### What needs to be done
Every entry below should be printed exactly.

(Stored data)
────────────────────

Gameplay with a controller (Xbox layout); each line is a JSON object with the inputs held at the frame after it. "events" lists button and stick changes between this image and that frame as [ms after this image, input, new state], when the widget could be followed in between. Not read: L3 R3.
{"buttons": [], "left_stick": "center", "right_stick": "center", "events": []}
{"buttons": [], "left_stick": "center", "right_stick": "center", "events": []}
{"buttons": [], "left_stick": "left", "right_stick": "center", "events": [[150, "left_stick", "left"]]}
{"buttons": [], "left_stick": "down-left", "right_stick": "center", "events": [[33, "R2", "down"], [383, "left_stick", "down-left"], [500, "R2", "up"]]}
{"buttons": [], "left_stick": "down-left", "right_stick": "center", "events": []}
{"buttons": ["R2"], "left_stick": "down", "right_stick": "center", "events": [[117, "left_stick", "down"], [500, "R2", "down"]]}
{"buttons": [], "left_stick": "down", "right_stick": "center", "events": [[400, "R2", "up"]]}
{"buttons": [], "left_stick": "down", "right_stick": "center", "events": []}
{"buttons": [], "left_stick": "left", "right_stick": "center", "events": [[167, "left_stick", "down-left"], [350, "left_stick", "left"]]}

────────────────────

### Written answer
Gameplay with a controller (Xbox layout); each line is a JSON object with the inputs held at the frame after it. "events" lists button and stick changes between this image and that frame as [ms after this image, input, new state], when the widget could be followed in between. Not read: L3 R3.
{"buttons": [], "left_stick": "center", "right_stick": "center", "events": []}
{"buttons": [], "left_stick": "center", "right_stick": "center", "events": []}
{"buttons": [], "left_stick": "left", "right_stick": "center", "events": [[150, "left_stick", "left"]]}
{"buttons": [], "left_stick": "down-left", "right_stick": "center", "events": [[33, "R2", "down"], [383, "left_stick", "down-left"], [500, "R2", "up"]]}
{"buttons": [], "left_stick": "down-left", "right_stick": "center", "events": []}
{"buttons": ["R2"], "left_stick": "down", "right_stick": "center", "events": [[117, "left_stick", "down"], [500, "R2", "down"]]}
{"buttons": [], "left_stick": "down", "right_stick": "center", "events": [[400, "R2", "up"]]}
{"buttons": [], "left_stick": "down", "right_stick": "center", "events": []}
{"buttons": [], "left_stick": "left", "right_stick": "center", "events": [[167, "left_stick", "down-left"], [350, "left_stick", "left"]]}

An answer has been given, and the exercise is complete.